Masuo raises particular concern about declining exchanges between China and the outside world: “I am concerned about the recent sharp decline in exchanges between China and the rest of the world, especially with the West.” The result is that genuine dialogue about intentions has become “almost nonexistent.” Chinese researchers, she notes, are reduced to writing reports based on controlled internet information asserting that “Western countries are trying to encircle China to continue their domination.” This dynamic makes miscalculation more likely.
For Japan, this suggests that visibility must be understood not merely as signaling resolve to adversaries but also as maintaining channels through which intentions can be accurately communicated. As Masuo observes, “This is precisely the right moment that we should make the effort to invite Chinese researchers to discuss things over drinks in Japan. It is much cheaper and easier than purchasing defense equipment.”

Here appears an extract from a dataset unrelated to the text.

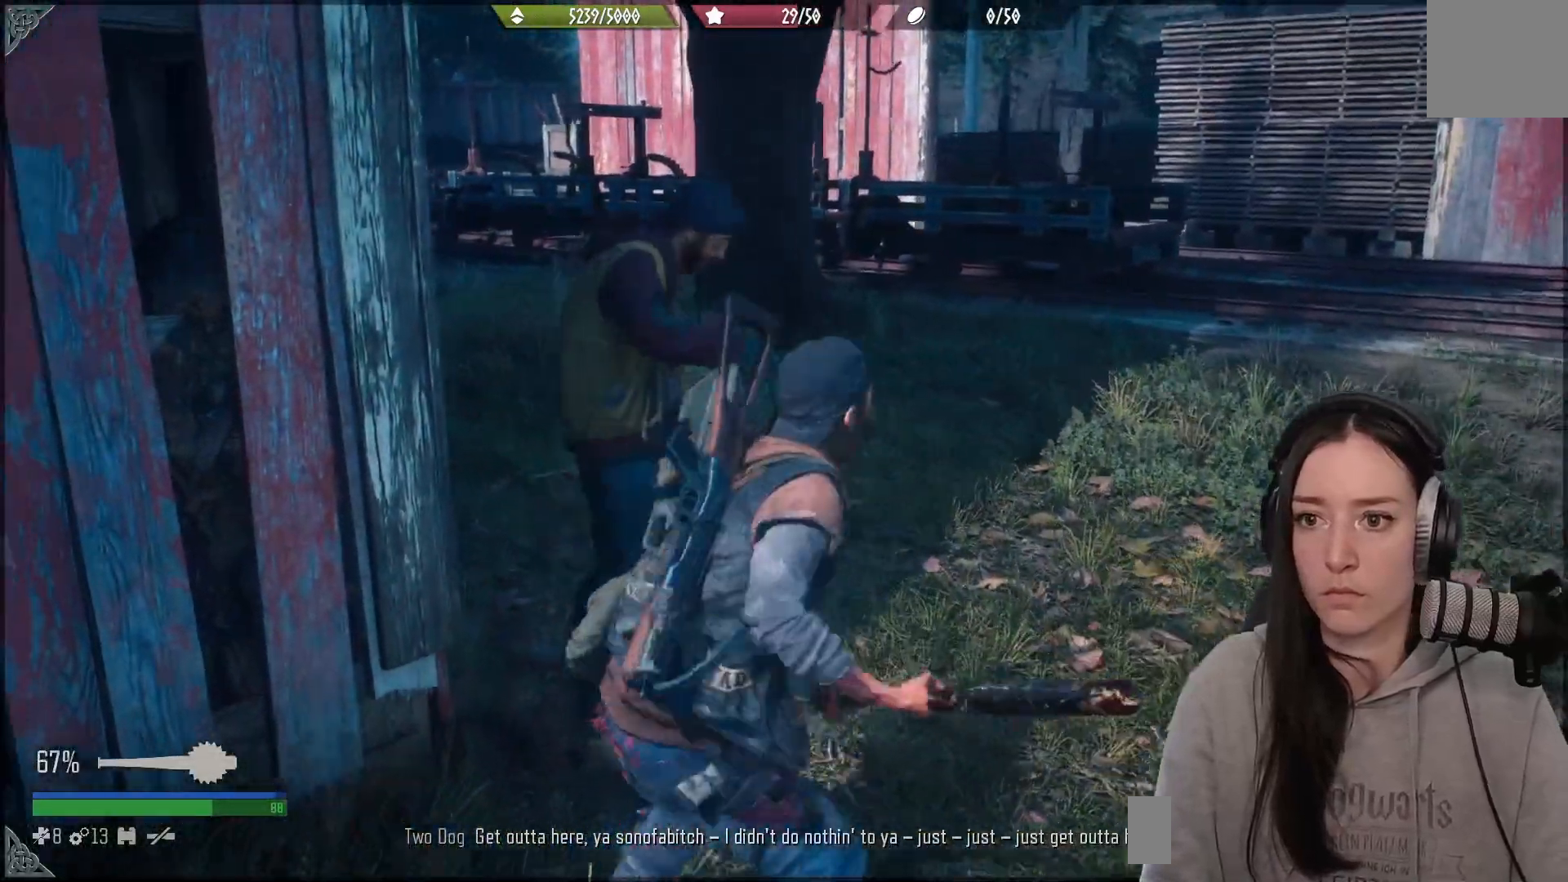
{"buttons": ["R2"], "left_stick": "center", "right_stick": "up", "events": [[67, "R2", "down"], [150, "right_stick", "up"], [217, "R2", "up"], [467, "R2", "down"]]}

The Southeast Asian Dimension
Japan’s visibility challenge extends beyond the bilateral U.S.-Japan relationship to encompass the broader Indo-Pacific. Professor Nobuhiro Aizawa of Kyushu University, a specialist in Southeast Asian affairs, provides critical perspective on how Japan is perceived in the Global South.
Aizawa emphasizes the urgency of Japan’s engagement with Southeast Asia: “It is essential that we walk together, and not only walk together, but build a deeper relationship. Rather than a de facto alliance or a security alliance, we must work together with the intention of forming a social alliance with Southeast Asia.”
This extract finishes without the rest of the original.